Organizing activities in Los Angeles outside the political arena included the first specifically gay and lesbian Christian denomination to be founded anywhere. In October 1967, in a paid advertisement in The Advocate, Los Angeles pastor Troy Perry announced a planning meeting for what would become the Metropolitan Community Church (MCC).

The congregation that formed soon outgrew Perry's living room, and Sunday services moved to the Encore Theater in Hollywood and then, in 1971, to a dilapidated building dubbed the budding denomination's "Mother Church," which burned down as a result of arson in 1973.

Liberation Era Results in the World's Largest glbtq Organization: The 1970s

In the 1970s glbtq individuals and groups in Los Angeles built on the work done in the post-World War II decades.
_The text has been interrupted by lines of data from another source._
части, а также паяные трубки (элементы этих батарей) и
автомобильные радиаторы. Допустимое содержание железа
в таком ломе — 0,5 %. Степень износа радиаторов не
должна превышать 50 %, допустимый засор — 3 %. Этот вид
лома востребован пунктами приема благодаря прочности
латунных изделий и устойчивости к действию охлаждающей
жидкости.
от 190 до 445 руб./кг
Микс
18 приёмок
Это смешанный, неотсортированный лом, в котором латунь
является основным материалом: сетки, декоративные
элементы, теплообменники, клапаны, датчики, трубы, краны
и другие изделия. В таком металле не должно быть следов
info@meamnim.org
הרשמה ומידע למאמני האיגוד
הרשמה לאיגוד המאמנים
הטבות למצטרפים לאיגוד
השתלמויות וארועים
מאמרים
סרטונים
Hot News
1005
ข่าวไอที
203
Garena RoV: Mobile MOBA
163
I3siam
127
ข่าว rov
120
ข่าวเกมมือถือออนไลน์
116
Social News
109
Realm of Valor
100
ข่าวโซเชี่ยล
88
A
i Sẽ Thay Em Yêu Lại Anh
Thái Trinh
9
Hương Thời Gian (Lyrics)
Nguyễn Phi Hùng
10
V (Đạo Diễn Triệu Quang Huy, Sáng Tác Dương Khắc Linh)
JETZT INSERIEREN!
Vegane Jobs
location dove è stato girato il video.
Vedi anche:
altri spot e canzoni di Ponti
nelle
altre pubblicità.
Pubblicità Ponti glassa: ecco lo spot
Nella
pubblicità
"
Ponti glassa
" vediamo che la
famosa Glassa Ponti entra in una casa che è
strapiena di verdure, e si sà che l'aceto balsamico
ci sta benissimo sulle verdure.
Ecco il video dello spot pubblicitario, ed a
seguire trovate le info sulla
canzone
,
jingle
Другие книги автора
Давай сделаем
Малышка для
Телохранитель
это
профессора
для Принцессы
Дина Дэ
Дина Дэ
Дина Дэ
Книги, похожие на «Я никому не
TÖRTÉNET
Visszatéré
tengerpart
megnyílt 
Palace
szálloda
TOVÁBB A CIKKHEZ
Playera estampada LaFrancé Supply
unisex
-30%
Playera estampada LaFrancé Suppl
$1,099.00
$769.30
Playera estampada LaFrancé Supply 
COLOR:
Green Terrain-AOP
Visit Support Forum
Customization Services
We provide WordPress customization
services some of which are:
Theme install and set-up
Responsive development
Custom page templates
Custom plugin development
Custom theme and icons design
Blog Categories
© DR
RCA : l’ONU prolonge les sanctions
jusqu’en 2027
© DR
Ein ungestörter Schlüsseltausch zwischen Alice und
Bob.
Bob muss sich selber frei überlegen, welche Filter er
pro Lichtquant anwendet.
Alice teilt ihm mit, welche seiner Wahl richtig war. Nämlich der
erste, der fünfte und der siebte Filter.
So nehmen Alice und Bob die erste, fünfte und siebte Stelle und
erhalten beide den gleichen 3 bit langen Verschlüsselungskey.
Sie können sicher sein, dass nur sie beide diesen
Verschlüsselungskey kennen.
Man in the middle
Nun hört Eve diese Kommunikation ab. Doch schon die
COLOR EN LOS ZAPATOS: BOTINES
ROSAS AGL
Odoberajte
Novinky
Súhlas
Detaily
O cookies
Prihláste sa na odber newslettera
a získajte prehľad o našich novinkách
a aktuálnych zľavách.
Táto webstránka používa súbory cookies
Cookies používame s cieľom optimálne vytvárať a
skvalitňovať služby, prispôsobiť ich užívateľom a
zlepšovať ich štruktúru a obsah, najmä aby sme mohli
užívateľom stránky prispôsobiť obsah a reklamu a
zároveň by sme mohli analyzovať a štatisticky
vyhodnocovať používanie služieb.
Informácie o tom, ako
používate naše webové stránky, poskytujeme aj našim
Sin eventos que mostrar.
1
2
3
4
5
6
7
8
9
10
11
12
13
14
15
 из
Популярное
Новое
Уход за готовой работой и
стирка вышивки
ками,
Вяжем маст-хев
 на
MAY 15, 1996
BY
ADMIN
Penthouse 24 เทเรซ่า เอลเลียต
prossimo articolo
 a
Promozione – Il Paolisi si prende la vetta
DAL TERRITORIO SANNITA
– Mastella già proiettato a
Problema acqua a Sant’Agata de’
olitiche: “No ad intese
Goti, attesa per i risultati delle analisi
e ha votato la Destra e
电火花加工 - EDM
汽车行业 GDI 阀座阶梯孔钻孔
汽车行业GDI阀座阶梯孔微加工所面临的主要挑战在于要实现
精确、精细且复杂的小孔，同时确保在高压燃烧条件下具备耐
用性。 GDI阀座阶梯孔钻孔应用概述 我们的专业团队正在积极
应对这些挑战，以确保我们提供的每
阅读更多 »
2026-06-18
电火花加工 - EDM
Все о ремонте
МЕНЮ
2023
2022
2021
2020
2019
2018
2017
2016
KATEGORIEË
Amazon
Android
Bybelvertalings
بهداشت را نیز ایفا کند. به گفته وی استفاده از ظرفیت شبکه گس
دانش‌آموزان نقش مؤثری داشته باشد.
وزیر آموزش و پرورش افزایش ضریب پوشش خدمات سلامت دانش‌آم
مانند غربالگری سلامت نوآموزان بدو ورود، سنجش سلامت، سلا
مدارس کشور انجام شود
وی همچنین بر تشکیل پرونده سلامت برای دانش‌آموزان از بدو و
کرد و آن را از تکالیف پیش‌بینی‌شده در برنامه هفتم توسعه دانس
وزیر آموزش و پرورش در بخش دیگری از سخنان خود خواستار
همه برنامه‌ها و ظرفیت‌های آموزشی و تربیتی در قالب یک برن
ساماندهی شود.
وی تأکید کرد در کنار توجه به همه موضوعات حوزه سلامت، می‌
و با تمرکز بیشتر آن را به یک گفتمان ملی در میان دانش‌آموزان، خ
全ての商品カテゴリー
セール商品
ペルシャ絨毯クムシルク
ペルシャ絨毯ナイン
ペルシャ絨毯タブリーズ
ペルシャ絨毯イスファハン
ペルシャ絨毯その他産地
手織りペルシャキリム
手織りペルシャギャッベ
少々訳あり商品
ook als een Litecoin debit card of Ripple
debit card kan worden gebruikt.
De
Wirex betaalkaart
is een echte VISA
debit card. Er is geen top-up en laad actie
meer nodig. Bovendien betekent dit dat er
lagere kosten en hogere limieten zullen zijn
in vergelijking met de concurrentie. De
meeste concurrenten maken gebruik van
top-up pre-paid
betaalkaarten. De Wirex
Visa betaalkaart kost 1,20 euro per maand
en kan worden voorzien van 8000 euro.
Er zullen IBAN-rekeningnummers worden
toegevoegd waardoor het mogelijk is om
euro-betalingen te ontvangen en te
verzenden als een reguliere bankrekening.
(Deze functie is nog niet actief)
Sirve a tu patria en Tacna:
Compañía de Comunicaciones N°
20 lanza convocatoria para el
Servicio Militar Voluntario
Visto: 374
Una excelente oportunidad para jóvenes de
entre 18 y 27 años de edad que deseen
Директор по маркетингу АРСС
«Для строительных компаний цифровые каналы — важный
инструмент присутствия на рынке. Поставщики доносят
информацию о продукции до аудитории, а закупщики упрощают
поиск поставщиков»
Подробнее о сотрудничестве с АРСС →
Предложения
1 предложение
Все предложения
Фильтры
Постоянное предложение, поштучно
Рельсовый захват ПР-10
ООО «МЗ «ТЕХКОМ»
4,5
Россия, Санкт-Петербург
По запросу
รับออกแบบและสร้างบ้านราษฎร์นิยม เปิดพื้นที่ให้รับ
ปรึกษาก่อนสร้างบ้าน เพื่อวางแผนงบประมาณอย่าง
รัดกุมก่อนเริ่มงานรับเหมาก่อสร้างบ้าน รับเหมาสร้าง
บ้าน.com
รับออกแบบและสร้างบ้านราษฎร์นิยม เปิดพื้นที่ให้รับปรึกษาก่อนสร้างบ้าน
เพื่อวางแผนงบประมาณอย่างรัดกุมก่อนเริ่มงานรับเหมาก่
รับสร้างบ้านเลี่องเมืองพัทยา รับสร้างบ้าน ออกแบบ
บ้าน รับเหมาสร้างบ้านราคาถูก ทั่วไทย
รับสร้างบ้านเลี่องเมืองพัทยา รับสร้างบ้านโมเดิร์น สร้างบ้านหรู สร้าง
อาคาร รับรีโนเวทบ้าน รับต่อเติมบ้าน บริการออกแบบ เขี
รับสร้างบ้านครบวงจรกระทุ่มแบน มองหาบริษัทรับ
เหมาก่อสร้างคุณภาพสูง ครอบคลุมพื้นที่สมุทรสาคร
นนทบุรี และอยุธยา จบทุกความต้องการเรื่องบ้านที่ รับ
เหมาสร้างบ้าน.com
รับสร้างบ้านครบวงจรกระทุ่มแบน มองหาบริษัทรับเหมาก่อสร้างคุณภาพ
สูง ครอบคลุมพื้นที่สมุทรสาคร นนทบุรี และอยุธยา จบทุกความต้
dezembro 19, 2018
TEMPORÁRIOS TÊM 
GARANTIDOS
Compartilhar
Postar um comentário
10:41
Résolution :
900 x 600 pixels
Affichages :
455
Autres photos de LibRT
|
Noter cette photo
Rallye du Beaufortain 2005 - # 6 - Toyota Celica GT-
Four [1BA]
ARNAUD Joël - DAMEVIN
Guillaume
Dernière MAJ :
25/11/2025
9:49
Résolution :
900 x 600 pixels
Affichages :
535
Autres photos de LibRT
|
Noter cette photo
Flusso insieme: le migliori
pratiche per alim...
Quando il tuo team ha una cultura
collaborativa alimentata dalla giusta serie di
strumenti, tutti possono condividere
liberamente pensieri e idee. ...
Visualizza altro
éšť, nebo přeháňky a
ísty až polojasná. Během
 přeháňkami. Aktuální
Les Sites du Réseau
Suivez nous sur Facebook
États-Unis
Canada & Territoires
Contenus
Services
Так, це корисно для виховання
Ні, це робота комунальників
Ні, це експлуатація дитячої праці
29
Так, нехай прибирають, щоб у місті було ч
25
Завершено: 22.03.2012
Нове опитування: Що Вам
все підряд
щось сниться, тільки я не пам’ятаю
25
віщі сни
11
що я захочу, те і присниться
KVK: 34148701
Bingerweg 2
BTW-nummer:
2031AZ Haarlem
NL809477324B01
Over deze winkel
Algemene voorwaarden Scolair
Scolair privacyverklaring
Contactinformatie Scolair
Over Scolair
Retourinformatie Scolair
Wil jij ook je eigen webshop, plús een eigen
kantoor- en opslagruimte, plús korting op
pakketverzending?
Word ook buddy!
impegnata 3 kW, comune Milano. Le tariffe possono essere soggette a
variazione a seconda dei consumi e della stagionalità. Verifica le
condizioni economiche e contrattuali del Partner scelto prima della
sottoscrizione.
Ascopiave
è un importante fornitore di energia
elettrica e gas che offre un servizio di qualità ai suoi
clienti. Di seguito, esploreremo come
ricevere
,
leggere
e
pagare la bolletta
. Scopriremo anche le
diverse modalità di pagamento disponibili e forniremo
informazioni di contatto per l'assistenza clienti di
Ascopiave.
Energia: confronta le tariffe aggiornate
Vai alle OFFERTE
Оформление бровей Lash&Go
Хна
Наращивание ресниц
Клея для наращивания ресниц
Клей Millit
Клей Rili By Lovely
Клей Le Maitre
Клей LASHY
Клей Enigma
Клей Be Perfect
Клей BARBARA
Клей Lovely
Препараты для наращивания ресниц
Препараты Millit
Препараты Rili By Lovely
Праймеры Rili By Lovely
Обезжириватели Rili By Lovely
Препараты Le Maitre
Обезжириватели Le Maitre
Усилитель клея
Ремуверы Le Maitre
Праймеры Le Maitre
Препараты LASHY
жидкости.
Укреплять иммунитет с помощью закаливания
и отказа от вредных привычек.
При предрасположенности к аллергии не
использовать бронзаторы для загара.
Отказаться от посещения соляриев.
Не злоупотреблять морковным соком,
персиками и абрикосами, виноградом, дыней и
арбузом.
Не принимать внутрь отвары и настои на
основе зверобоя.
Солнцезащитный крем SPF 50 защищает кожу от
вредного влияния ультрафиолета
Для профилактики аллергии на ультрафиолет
They borrowed the protest tactics of the African-American civil rights, anti-war, and women's movements of the late 1960s and created lasting cultural, social, religious, and political organizations.

The first "gay-ins" in Los Angeles were held in 1968 by drag queens in Griffith Park and were attended by "about two hundred wild fairies." After the Stonewall Rebellion in New York City in 1969, Los Angeles, like other cities around the nation, formed a chapter of the Gay Liberation Front (GLF), an organization meant to be more in tune with the times and more militant than the homophile groups.

Harry Hay, who, as a former Communist, had been ostracized from even the organization he founded, the Mattachine Society, was welcomed into the new liberation movement. He became president of the Los Angeles GLF. Morris Kight, an anti-war activist, was also prominent in the GLF.

In 1964 Los Angeles was featured in a Life magazine "exposé" of homosexuality, "Homosexuality in America." The article included a photograph of Barney's Beanery in West Hollywood, which prominently displayed a sign reading "Fagots [sic] Stay Out." The offensive sign was the subject of a protest led by Kight and the GLF in 1970, although it was not removed permanently until much later.

Kight and others in the GLF, along with Troy Perry, then formed Christopher Street West (CSW), the first Los Angeles gay pride parade, to commemorate New York's Stonewall Riots of 1969. At first police sought to block the parade with exorbitant security fees, but eventually Hollywood Boulevard, a site of gay Los Angeles, was closed off to traffic and the first parade was held June 28, 1970, with 1,200 marching and 30,000 in attendance.